**Exercise brief:**
Can you quote the items word for word from their start through the line containing "config-gral.json", with the pictures left out?
Data to use below:
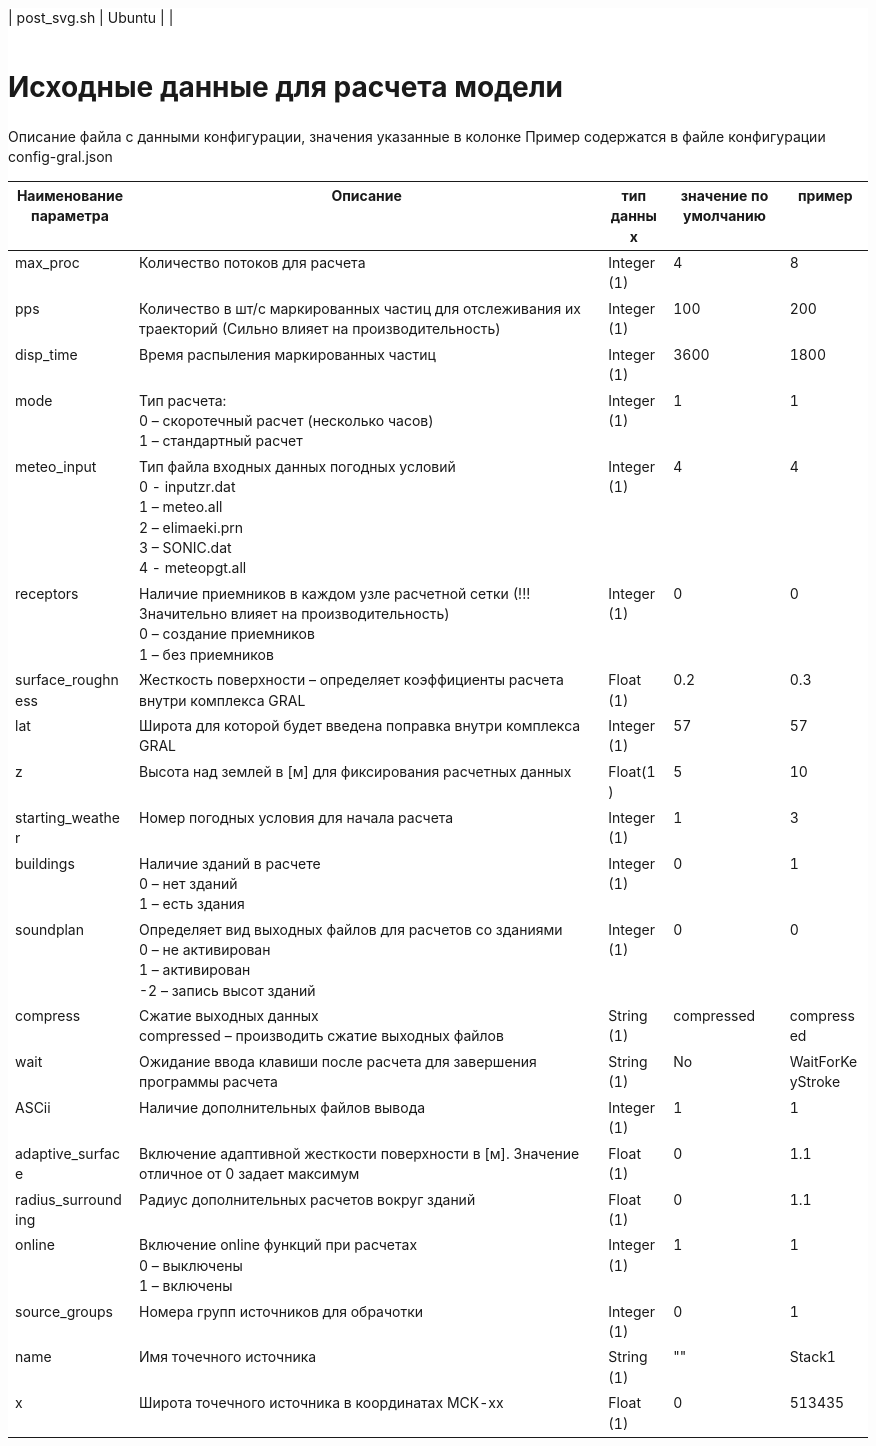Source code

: | post_svg.sh          | Ubuntu  |                                                                                                                                                                                                                                                                                                                  |

# Исходные данные для расчета модели

Описание файла с данными конфигурации, значения указанные в колонке Пример содержатся в файле конфигурации
config-gral.json

| Наименование параметра | Описание                                                                                                                                            | тип данных   | значение по умолчанию | пример           |
|------------------------|-----------------------------------------------------------------------------------------------------------------------------------------------------|--------------|-----------------------|------------------|
| max_proc               | Количество потоков для расчета                                                                                                                      | Integer(1)   | 4                     | 8                |
| pps                    | Количество в шт/с маркированных частиц для отслеживания их траекторий (Сильно влияет на производительность)                                         | Integer(1)   | 100                   | 200              |
| disp_time              | Время распыления маркированных частиц                                                                                                               | Integer (1)  | 3600                  | 1800             |
| mode                   | Тип расчета:<br>0 – скоротечный расчет (несколько часов)<br>1 – стандартный расчет<br>                                                              | Integer (1)  | 1                     | 1                |
| meteo_input            | Тип файла входных данных погодных условий<br>0 - inputzr.dat<br>1 – meteo.all<br>2 – elimaeki.prn<br>3 – SONIC.dat<br>4 - meteopgt.all<br>          | Integer(1)   | 4                     | 4                |
| receptors              | Наличие приемников в каждом узле расчетной сетки (!!!Значительно влияет на производительность)<br>0 – создание приемников<br>1 – без приемников<br> | Integer (1)  | 0                     | 0                |
| surface_roughness      | Жесткость поверхности – определяет коэффициенты расчета внутри комплекса GRAL                                                                       | Float (1)    | 0.2                   | 0.3              |
| lat                    | Широта для которой будет введена поправка внутри комплекса GRAL                                                                                     | Integer(1)   | 57                    | 57               |
| z                      | Высота над землей в [м] для фиксирования расчетных данных                                                                                           | Float(1)     | 5                     | 10               |
| starting_weather       | Номер погодных условия для начала расчета                                                                                                           | Integer (1)  | 1                     | 3                |
| buildings              | Наличие зданий в расчете<br>0 – нет зданий<br>1 – есть здания                                                                                       | Integer (1)  | 0                     | 1                |
| soundplan              | Определяет вид выходных файлов для расчетов со зданиями<br>0 – не активирован<br>1 – активирован<br>-2 – запись высот зданий                        | Integer (1)  | 0                     | 0                |
| compress               | Сжатие выходных данных<br>compressed – производить сжатие выходных файлов                                                                           | String (1)   | compressed            | compressed       |
| wait                   | Ожидание ввода клавиши после расчета для завершения программы расчета                                                                               | String (1)   | No                    | WaitForKeyStroke |
| ASCii                  | Наличие дополнительных файлов вывода                                                                                                                | Integer (1)  | 1                     | 1                |
| adaptive_surface       | Включение адаптивной жесткости поверхности в [м]. Значение отличное от 0 задает максимум                                                            | Float (1)    | 0                     | 1.1              |
| radius_surrounding     | Радиус дополнительных расчетов вокруг зданий                                                                                                        | Float (1)    | 0                     | 1.1              |
| online                 | Включение online функций при расчетах<br>0 – выключены<br>1 – включены                                                                              | Integer (1)  | 1                     | 1                |
| source_groups          | Номера групп источников для обрачотки                                                                                                               | Integer (1)  | 0                     | 1                |
| name                   | Имя точечного источника                                                                                                                             | String (1)   | ""                    | Stack1           |
| x                      | Широта точечного источника в координатах МСК-хх                                                                                                     | Float (1)    | 0                     | 513435           |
End of Data to use.
**The completed task:**
Source code

: | post_svg.sh          | Ubuntu  |                                                                                                                                                                                                                                                                                                                  |

# Исходные данные для расчета модели

Описание файла с данными конфигурации, значения указанные в колонке Пример содержатся в файле конфигурации
config-gral.json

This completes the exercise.